SEBI has amended the Listing Regulations on October 8, 2020 in relation to (a) asset cover requirements for non-convertible debentures; and (b) documentation to be provided to debenture trustees. Some of the key aspects of these amendments are highlighted below:
1. Asset Cover for NCDs
The SEBI (Listing Obligations and Disclosure Requirements) Regulations, 2015 (Listing Regulations) require entities with listed non-convertible debentures (NCDs) to maintain a 100% asset cover that is sufficient to discharge the principal amount. The Securities and Exchange Board of India (SEBI) has now changed this to provide that such entity may maintain: (a) 100% asset cover; or (b) asset cover as per the terms of the offer document or information memorandum and/or the debenture trust deed, such that it is sufficient to discharge the principal amount at all times for the listed NCDs issued.
Such minimum asset cover requirement is now also applicable to unsecured debt securities issued by financial sector entities for meeting capital requirements (as specified by their respective regulators).
2. Documents and Intimations to Debenture Trustees
Entities which have issued listed NCDs are now required to intimate the debenture trustee about all covenants of the issue (including side letters, accelerated payment clauses etc.).
Earlier, entities with listed NCDs were required to provide the debenture trustee with a half-yearly certificate, regarding compliance with the asset cover requirement, from a practicing company secretary or a practicing chartered accountant. This certificate is now required from the statutory auditor and has been extended to cover compliance with all covenants related to the issue.
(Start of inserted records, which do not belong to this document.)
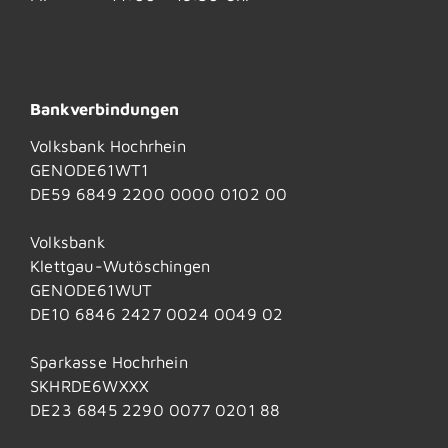
Bankverbindungen
Volksbank Hochrhein
GENODE61WT1
DE59 6849 2200 0000 0102 00
Volksbank
Klettgau-Wutöschingen
GENODE61WUT
DE10 6846 2427 0024 0049 02
Sparkasse Hochrhein
SKHRDE6WXXX
DE23 6845 2290 0077 0201 88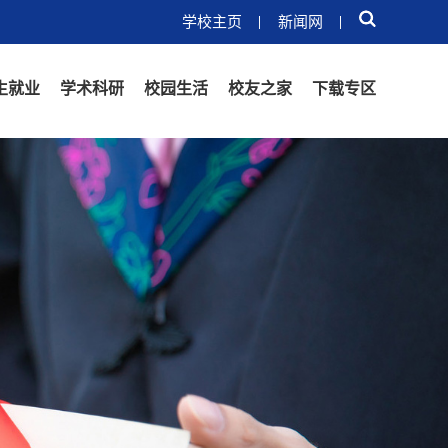
学校主页
新闻网
生就业
学术科研
校园生活
校友之家
下载专区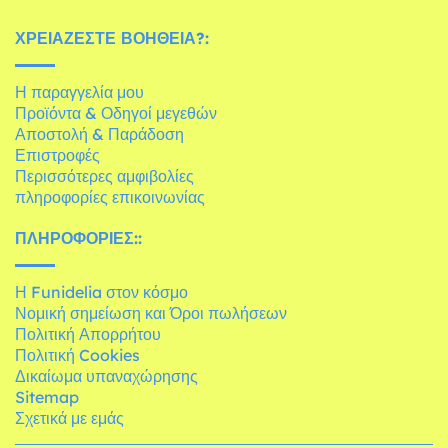
ΧΡΕΙΆΖΕΣΤΕ ΒΟΉΘΕΙΑ?:
Η παραγγελία μου
Προϊόντα & Οδηγοί μεγεθών
Αποστολή & Παράδοση
Επιστροφές
Περισσότερες αμφιβολίες
πληροφορίες επικοινωνίας
ΠΛΗΡΟΦΟΡΊΕΣ::
Η Funidelia στον κόσμο
Νομική σημείωση και Όροι πωλήσεων
Πολιτική Απορρήτου
Πολιτική Cookies
Δικαίωμα υπαναχώρησης
Sitemap
Σχετικά με εμάς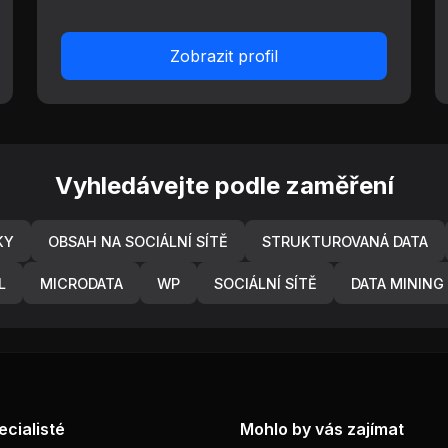
Zobrazit profil
Vyhledávejte podle zaměření
KY
OBSAH NA SOCIÁLNÍ SÍTĚ
STRUKTUROVANÁ DATA
L
MICRODATA
WP
SOCIÁLNÍ SÍTĚ
DATA MINING
ecialisté
Mohlo by vás zajímat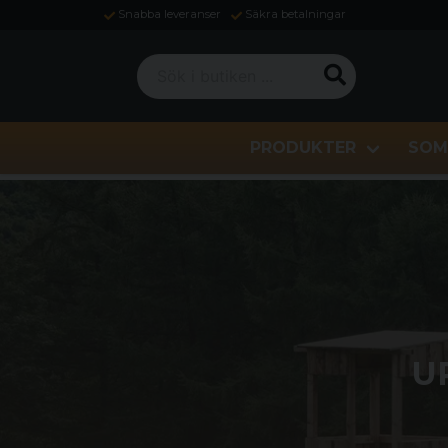
Snabba leveranser
Säkra betalningar
Sök i butiken ...
PRODUKTER
SOM
U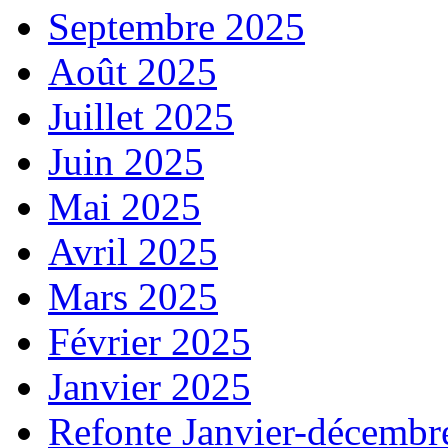
Septembre 2025
Août 2025
Juillet 2025
Juin 2025
Mai 2025
Avril 2025
Mars 2025
Février 2025
Janvier 2025
Refonte Janvier-décembr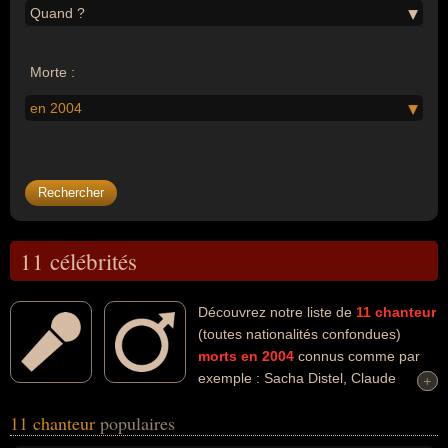
Quand ?
Morte :
en 2004
11 célébrités
Découvrez notre liste de
11
chanteur
(toutes nationalités confondues)
morts en 2004
connus comme par
exemple : Sacha Distel, Claude
+
+
Nougaro, Rick James, Ray Charles, Serge Reggiani, Jean-Claude
11 chanteur
populaires
Annoux, Ol'Dirty Bastard, Yves Belluardo, Jerry Orbach, Willem
Duyn... Ces personnalités (de sexe masculin) peuvent avoir des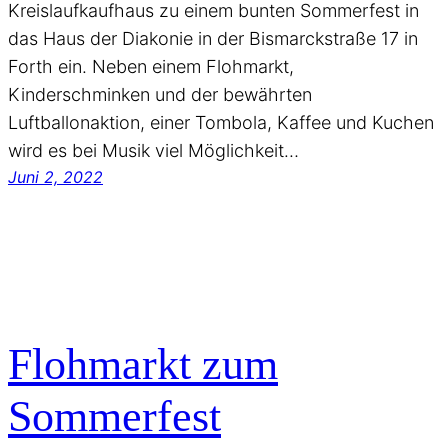
Kreislaufkaufhaus zu einem bunten Sommerfest in
das Haus der Diakonie in der Bismarckstraße 17 in
Forth ein. Neben einem Flohmarkt,
Kinderschminken und der bewährten
Luftballonaktion, einer Tombola, Kaffee und Kuchen
wird es bei Musik viel Möglichkeit…
Juni 2, 2022
Flohmarkt zum
Sommerfest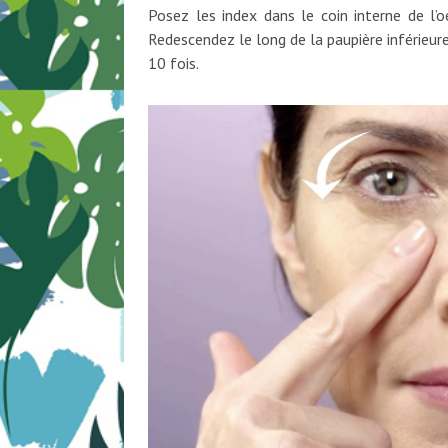
Posez les index dans le coin interne de l’o
Redescendez le long de la paupière inférieure 
10 fois.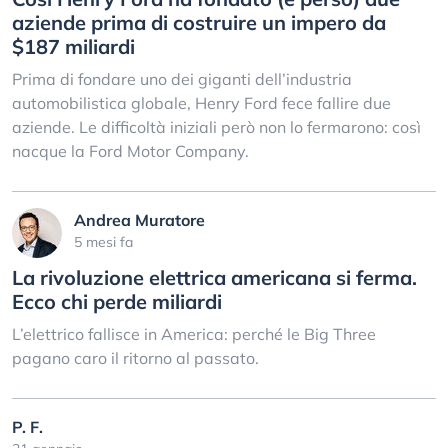
aziende prima di costruire un impero da
$187 miliardi
Prima di fondare uno dei giganti dell’industria
automobilistica globale, Henry Ford fece fallire due
aziende. Le difficoltà iniziali però non lo fermarono: così
nacque la Ford Motor Company.
Andrea Muratore
5 mesi fa
La rivoluzione elettrica americana si ferma.
Ecco chi perde miliardi
L’elettrico fallisce in America: perché le Big Three
pagano caro il ritorno al passato.
P. F.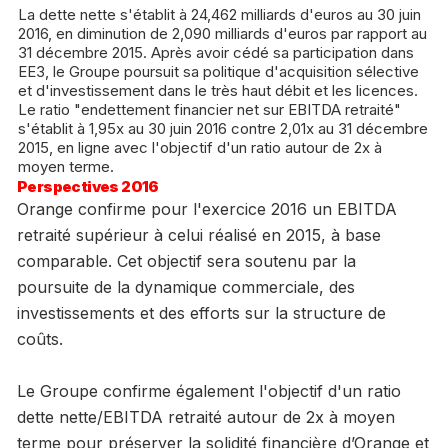
La dette nette s'établit à 24,462 milliards d'euros au 30 juin
2016, en diminution de 2,090 milliards d'euros par rapport au
31 décembre 2015. Après avoir cédé sa participation dans
EE3, le Groupe poursuit sa politique d'acquisition sélective
et d'investissement dans le très haut débit et les licences.
Le ratio "endettement financier net sur EBITDA retraité"
s'établit à 1,95x au 30 juin 2016 contre 2,01x au 31 décembre
2015, en ligne avec l'objectif d'un ratio autour de 2x à
moyen terme.
Perspectives 2016
Orange confirme pour l'exercice 2016 un EBITDA
retraité supérieur à celui réalisé en 2015, à base
comparable. Cet objectif sera soutenu par la
poursuite de la dynamique commerciale, des
investissements et des efforts sur la structure de
coûts.
Le Groupe confirme également l'objectif d'un ratio
dette nette/EBITDA retraité autour de 2x à moyen
terme pour préserver la solidité financière d’Orange et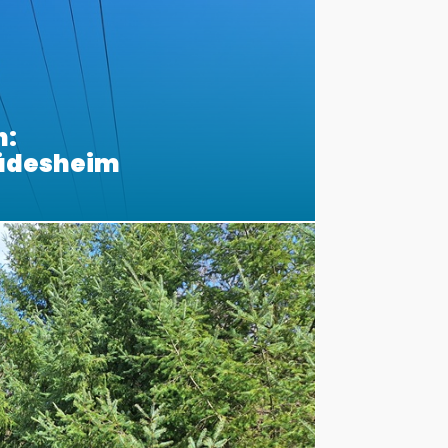
n:
Rüdesheim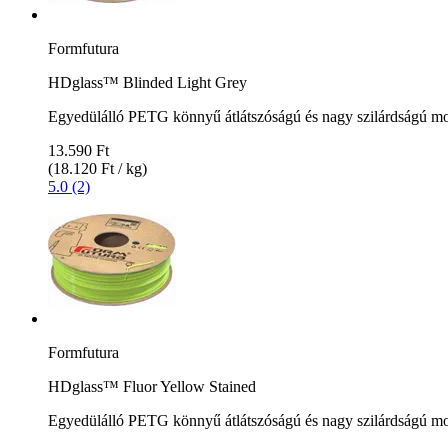
Formfutura
HDglass™ Blinded Light Grey
Egyedülálló PETG könnyű átlátszóságú és nagy szilárdságú m
13.590 Ft
(18.120 Ft / kg)
5.0 (2)
Formfutura
HDglass™ Fluor Yellow Stained
Egyedülálló PETG könnyű átlátszóságú és nagy szilárdságú m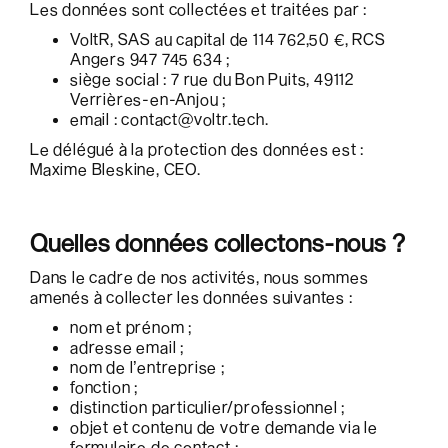
Les données sont collectées et traitées par :
VoltR, SAS au capital de 114 762,50 €, RCS
Angers 947 745 634 ;
siège social : 7 rue du Bon Puits, 49112
Verrières-en-Anjou ;
email : contact@voltr.tech.
Le délégué à la protection des données est :
Maxime Bleskine, CEO.
Quelles données collectons-nous ?
Dans le cadre de nos activités, nous sommes
amenés à collecter les données suivantes :
nom et prénom ;
adresse email ;
nom de l’entreprise ;
fonction ;
distinction particulier/professionnel ;
objet et contenu de votre demande via le
formulaire de contact ;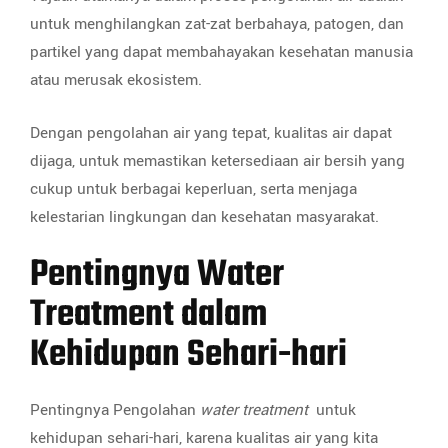
untuk menghilangkan zat-zat berbahaya, patogen, dan
partikel yang dapat membahayakan kesehatan manusia
atau merusak ekosistem.
Dengan pengolahan air yang tepat, kualitas air dapat
dijaga, untuk memastikan ketersediaan air bersih yang
cukup untuk berbagai keperluan, serta menjaga
kelestarian lingkungan dan kesehatan masyarakat.
Pentingnya Water
Treatment dalam
Kehidupan Sehari-hari
Pentingnya Pengolahan
water treatment
untuk
kehidupan sehari-hari, karena kualitas air yang kita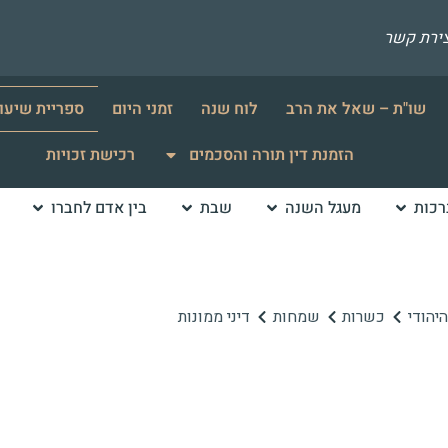
צירת קשר
שו"ת – שאל את הרב
לוח שנה
זמני היום
ספריית שיעו
הזמנת דין תורה והסכמים
רכישת זכויות
רכות
מעגל השנה
שבת
בין אדם לחברו
יהודי
כשרות
שמחות
דיני ממונות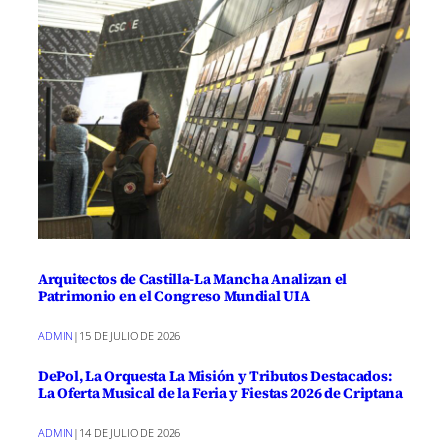
Arquitectos de Castilla-La Mancha Analizan el
Patrimonio en el Congreso Mundial UIA
ADMIN
|
15 DE JULIO DE 2026
DePol, La Orquesta La Misión y Tributos Destacados:
La Oferta Musical de la Feria y Fiestas 2026 de Criptana
ADMIN
|
14 DE JULIO DE 2026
Additionally, entities with listed NCDs which are banks or non-banking financial companies registered with the Reserve Bank of India are now also required to comply with this requirement.
Way Forward
• Entities with listed NCDs should take note of the amendments pertaining to maintenance of asset cover and additional obligations towards the debenture trustee.
• SEBI has taken away exemptions to financial sector entities and such entities are now subject to a higher level of compliance, perhaps to increase accountability and bring in more transparency in the dealings of financial sector entities.
• SEBI has also left some questions unanswered by its recent amendments on the certifications by the statutory auditor in relation to compliance by the listed entity with all covenants relating to the issue. Statutory auditors do not issue, and perhaps may not be competent to issue, certificates on secretarial and procedural matters which are outside the realm of accounting and taxation, and it remains to be seen whether SEBI will supplement these changes with any further clarifications.
• This measure is also likely to increase costs for issuers as they would be required to engage statutory auditors on a half-yearly basis to comply with these requirements, in addition to engaging them for their annual audit requirements.